Count the lines in the rows below that contain the string "track". Reply with only that number.

########

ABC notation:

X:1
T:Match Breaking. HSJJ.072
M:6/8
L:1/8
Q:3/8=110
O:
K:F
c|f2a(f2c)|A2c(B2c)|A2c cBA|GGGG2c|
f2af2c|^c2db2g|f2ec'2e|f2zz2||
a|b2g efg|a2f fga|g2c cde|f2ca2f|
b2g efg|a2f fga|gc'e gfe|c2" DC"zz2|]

########

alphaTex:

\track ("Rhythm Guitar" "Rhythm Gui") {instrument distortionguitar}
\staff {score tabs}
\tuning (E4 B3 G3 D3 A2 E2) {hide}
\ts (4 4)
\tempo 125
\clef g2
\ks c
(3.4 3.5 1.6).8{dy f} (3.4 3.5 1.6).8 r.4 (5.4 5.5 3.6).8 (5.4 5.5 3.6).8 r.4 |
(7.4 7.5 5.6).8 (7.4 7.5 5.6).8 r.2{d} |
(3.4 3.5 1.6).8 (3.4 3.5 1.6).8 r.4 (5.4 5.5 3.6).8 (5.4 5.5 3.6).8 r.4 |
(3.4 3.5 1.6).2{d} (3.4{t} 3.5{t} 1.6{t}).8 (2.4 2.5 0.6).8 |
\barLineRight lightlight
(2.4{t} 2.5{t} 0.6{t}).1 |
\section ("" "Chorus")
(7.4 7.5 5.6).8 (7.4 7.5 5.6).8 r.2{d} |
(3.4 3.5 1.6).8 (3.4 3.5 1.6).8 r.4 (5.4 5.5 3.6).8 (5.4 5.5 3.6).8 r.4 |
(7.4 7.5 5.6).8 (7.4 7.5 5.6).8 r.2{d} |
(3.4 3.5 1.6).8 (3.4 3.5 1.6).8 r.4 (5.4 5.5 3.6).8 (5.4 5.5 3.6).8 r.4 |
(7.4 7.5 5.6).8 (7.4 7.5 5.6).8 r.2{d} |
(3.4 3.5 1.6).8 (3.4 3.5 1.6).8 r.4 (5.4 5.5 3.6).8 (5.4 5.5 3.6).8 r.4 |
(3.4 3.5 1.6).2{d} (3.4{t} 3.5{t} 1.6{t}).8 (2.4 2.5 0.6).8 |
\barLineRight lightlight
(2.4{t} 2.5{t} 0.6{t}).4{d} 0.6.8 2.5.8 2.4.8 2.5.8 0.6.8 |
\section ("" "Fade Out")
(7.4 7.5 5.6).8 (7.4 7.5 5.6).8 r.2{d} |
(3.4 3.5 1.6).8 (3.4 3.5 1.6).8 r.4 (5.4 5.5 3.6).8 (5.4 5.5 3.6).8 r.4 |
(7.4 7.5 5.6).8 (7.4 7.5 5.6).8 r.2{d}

########

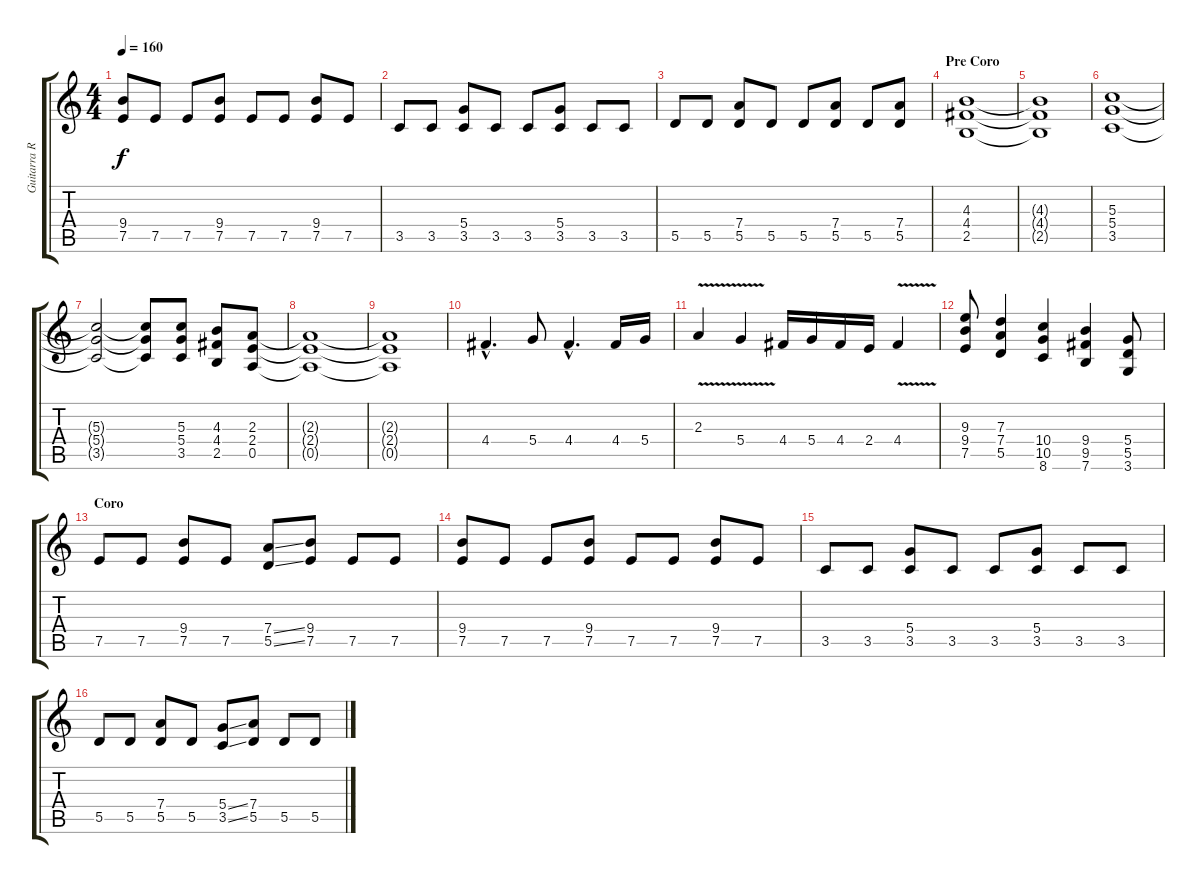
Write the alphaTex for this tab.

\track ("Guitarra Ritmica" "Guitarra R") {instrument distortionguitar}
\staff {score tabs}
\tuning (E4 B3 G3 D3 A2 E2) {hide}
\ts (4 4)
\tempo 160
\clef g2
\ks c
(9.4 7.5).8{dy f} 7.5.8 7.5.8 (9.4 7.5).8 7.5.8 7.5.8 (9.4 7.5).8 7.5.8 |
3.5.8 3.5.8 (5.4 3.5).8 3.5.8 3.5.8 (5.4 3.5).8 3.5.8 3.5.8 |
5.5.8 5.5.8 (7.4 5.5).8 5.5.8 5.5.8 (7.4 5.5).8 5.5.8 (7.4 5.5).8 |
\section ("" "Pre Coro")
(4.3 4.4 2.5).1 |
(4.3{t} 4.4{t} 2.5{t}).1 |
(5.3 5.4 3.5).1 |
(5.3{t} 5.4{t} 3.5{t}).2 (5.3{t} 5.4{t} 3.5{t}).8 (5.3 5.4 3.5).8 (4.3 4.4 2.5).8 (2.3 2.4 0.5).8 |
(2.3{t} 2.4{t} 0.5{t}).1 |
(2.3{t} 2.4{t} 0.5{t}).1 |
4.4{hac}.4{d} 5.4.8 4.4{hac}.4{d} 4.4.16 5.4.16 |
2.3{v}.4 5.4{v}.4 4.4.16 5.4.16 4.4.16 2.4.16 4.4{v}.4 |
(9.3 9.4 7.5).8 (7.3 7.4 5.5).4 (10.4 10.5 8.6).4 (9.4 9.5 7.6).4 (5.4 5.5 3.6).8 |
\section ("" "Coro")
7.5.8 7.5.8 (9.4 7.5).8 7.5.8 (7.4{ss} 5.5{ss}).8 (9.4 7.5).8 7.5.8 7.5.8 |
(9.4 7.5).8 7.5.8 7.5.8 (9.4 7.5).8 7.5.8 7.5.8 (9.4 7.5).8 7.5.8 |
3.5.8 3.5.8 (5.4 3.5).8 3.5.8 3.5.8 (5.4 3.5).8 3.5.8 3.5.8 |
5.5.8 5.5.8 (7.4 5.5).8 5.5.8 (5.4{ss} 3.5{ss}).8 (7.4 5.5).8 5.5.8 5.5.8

########

■ Problem solution ■
2